Listed entries =
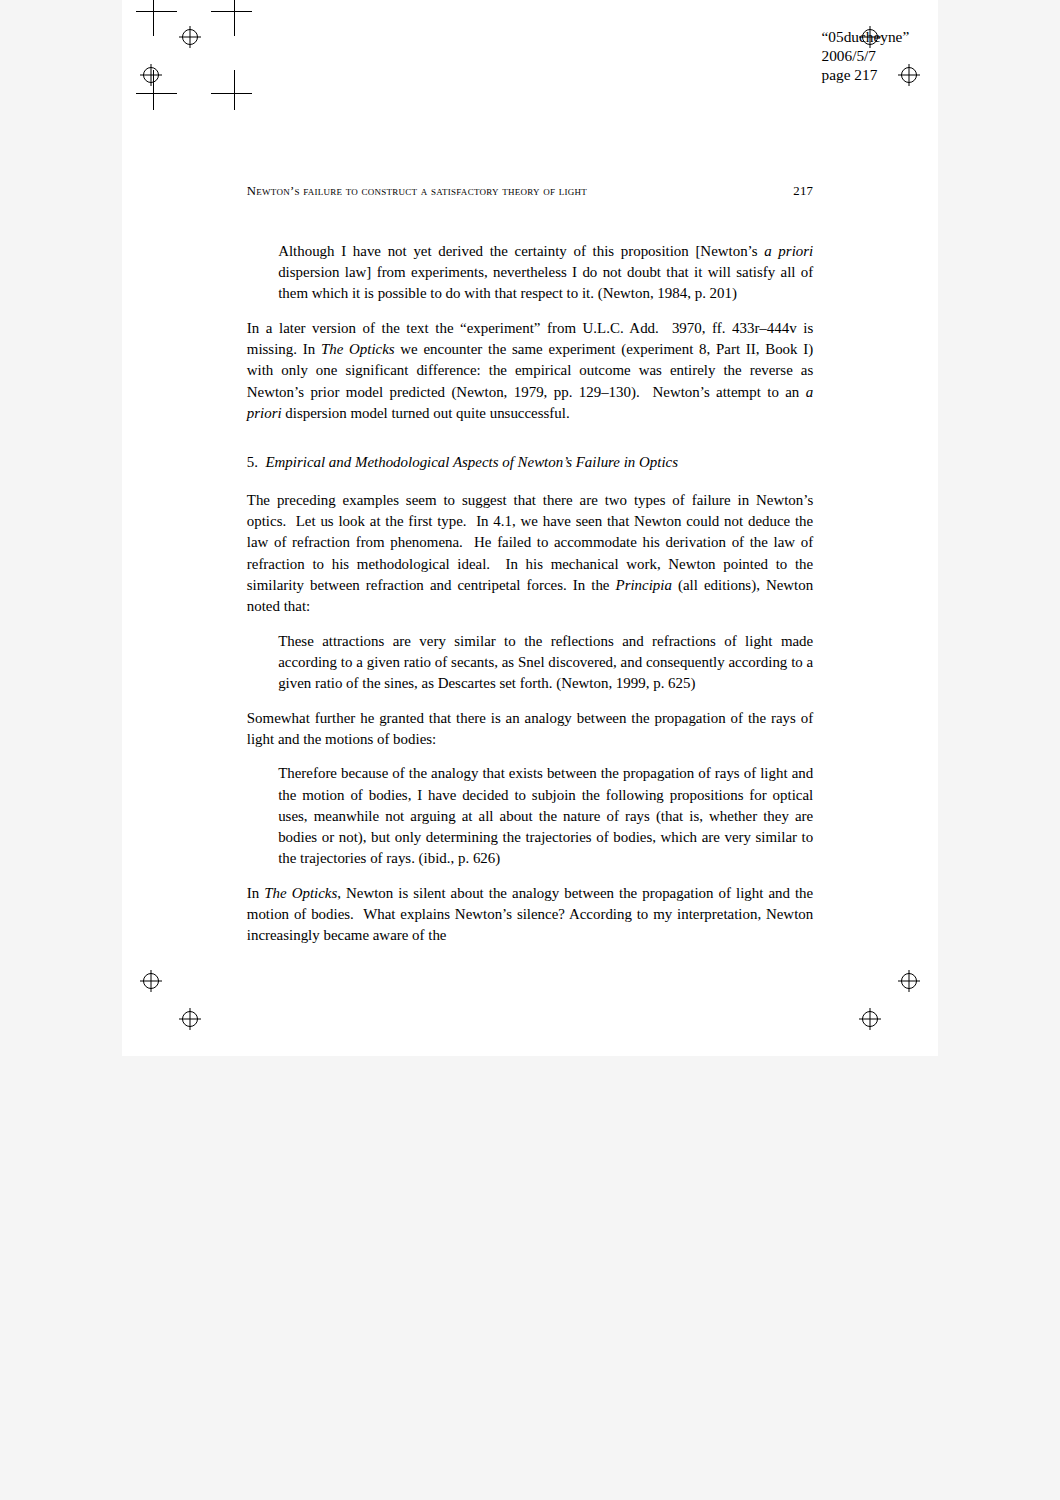“05ducheyne”
2006/5/7
page 217
Newton’s failure to construct a satisfactory theory of light 217
Although I have not yet derived the certainty of this proposition [Newton’s a priori dispersion law] from experiments, nevertheless I do not doubt that it will satisfy all of them which it is possible to do with that respect to it. (Newton, 1984, p. 201)
In a later version of the text the “experiment” from U.L.C. Add. 3970, ff. 433r–444v is missing. In The Opticks we encounter the same experiment (experiment 8, Part II, Book I) with only one significant difference: the empirical outcome was entirely the reverse as Newton’s prior model predicted (Newton, 1979, pp. 129–130). Newton’s attempt to an a priori dispersion model turned out quite unsuccessful.
5. Empirical and Methodological Aspects of Newton’s Failure in Optics
The preceding examples seem to suggest that there are two types of failure in Newton’s optics. Let us look at the first type. In 4.1, we have seen that Newton could not deduce the law of refraction from phenomena. He failed to accommodate his derivation of the law of refraction to his methodological ideal. In his mechanical work, Newton pointed to the similarity between refraction and centripetal forces. In the Principia (all editions), Newton noted that:
These attractions are very similar to the reflections and refractions of light made according to a given ratio of secants, as Snel discovered, and consequently according to a given ratio of the sines, as Descartes set forth. (Newton, 1999, p. 625)
Somewhat further he granted that there is an analogy between the propagation of the rays of light and the motions of bodies:
Therefore because of the analogy that exists between the propagation of rays of light and the motion of bodies, I have decided to subjoin the following propositions for optical uses, meanwhile not arguing at all about the nature of rays (that is, whether they are bodies or not), but only determining the trajectories of bodies, which are very similar to the trajectories of rays. (ibid., p. 626)
In The Opticks, Newton is silent about the analogy between the propagation of light and the motion of bodies. What explains Newton’s silence? According to my interpretation, Newton increasingly became aware of the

What the task requires = Please give back exactly, and with no pictures, the lines from where the listing above begins through the line containing "Somewhat further he".

Task result =
“05ducheyne”
2006/5/7
page 217
Newton’s failure to construct a satisfactory theory of light 217
Although I have not yet derived the certainty of this proposition [Newton’s a priori dispersion law] from experiments, nevertheless I do not doubt that it will satisfy all of them which it is possible to do with that respect to it. (Newton, 1984, p. 201)
In a later version of the text the “experiment” from U.L.C. Add. 3970, ff. 433r–444v is missing. In The Opticks we encounter the same experiment (experiment 8, Part II, Book I) with only one significant difference: the empirical outcome was entirely the reverse as Newton’s prior model predicted (Newton, 1979, pp. 129–130). Newton’s attempt to an a priori dispersion model turned out quite unsuccessful.
5. Empirical and Methodological Aspects of Newton’s Failure in Optics
The preceding examples seem to suggest that there are two types of failure in Newton’s optics. Let us look at the first type. In 4.1, we have seen that Newton could not deduce the law of refraction from phenomena. He failed to accommodate his derivation of the law of refraction to his methodological ideal. In his mechanical work, Newton pointed to the similarity between refraction and centripetal forces. In the Principia (all editions), Newton noted that:
These attractions are very similar to the reflections and refractions of light made according to a given ratio of secants, as Snel discovered, and consequently according to a given ratio of the sines, as Descartes set forth. (Newton, 1999, p. 625)
Somewhat further he granted that there is an analogy between the propagation of the rays of light and the motions of bodies:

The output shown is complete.